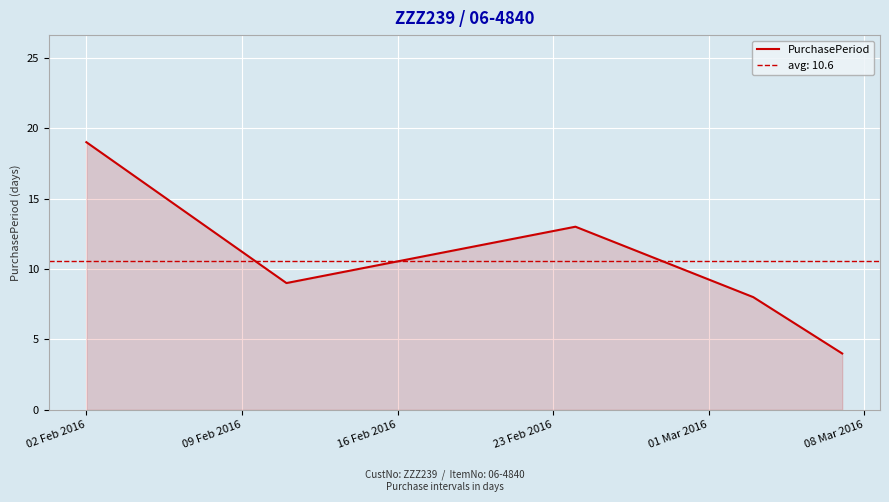

What is the highest value of the PurchasePeriod series?

19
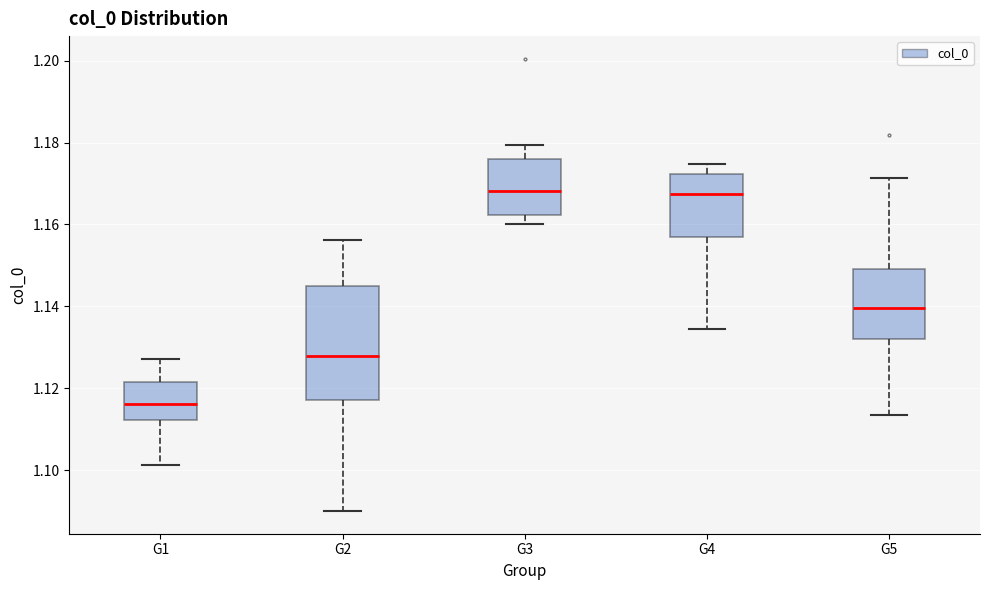

Reading left to right, read every box against the y-axis: the position of its median line, the range the box covers, and the ends of its whiskers. The values are not printed on the chart, so give them approximately, as read against the axis.

G1: median 1.116, box 1.112 to 1.122, whiskers 1.102 to 1.128
G2: median 1.128, box 1.118 to 1.146, whiskers 1.090 to 1.156
G3: median 1.168, box 1.162 to 1.176, whiskers 1.160 to 1.180
G4: median 1.168, box 1.156 to 1.172, whiskers 1.134 to 1.174
G5: median 1.140, box 1.132 to 1.150, whiskers 1.114 to 1.172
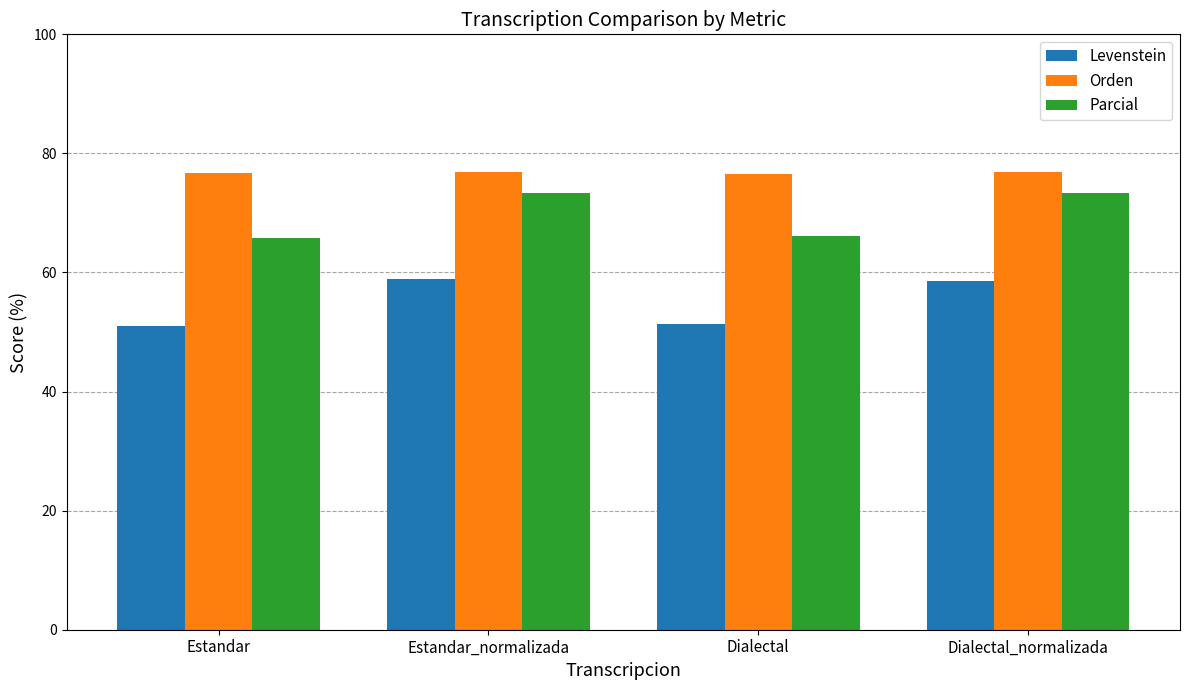

What is the label of the 4th bar from the right?

Estandar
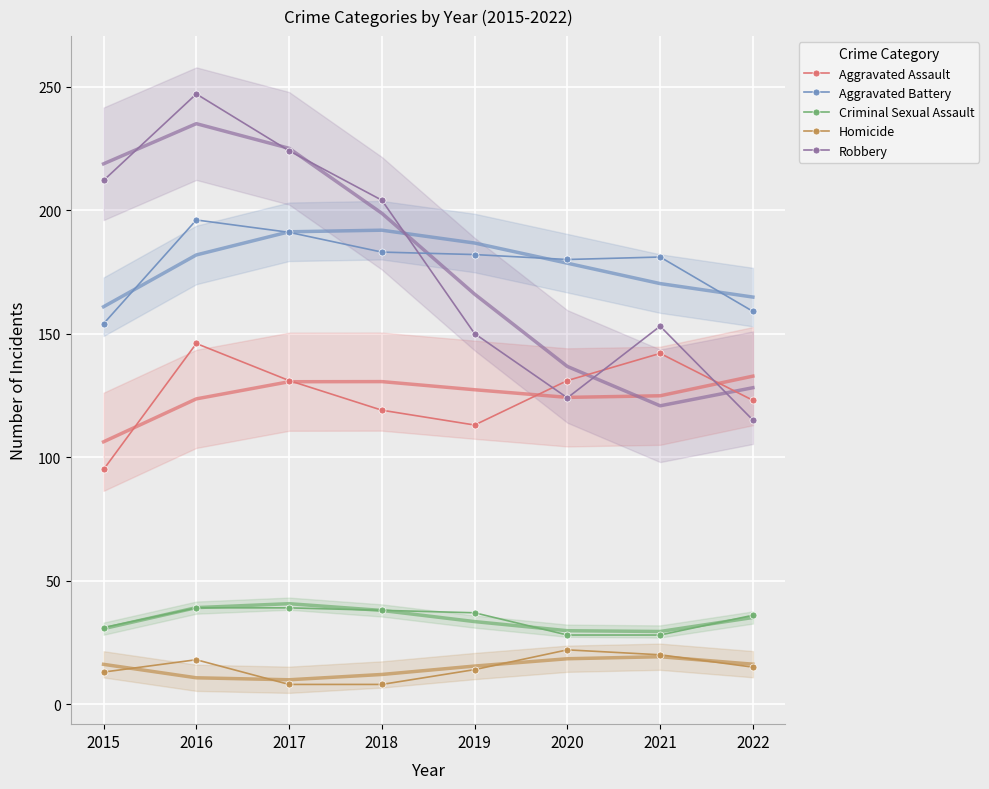

Where is the first local minimum for Robbery?

2020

-------

**REQUIREMENT**
Could you retype all of the material above word for word, leaving out the pictures?

**RESULT OF THIS TASK**
What is the highest value of the PurchasePeriod series?

19

Reading left to right, read every box against the y-axis: the position of its median line, the range the box covers, and the ends of its whiskers. The values are not printed on the chart, so give them approximately, as read against the axis.

G1: median 1.116, box 1.112 to 1.122, whiskers 1.102 to 1.128
G2: median 1.128, box 1.118 to 1.146, whiskers 1.090 to 1.156
G3: median 1.168, box 1.162 to 1.176, whiskers 1.160 to 1.180
G4: median 1.168, box 1.156 to 1.172, whiskers 1.134 to 1.174
G5: median 1.140, box 1.132 to 1.150, whiskers 1.114 to 1.172

What is the label of the 4th bar from the right?

Estandar

Where is the first local minimum for Robbery?

2020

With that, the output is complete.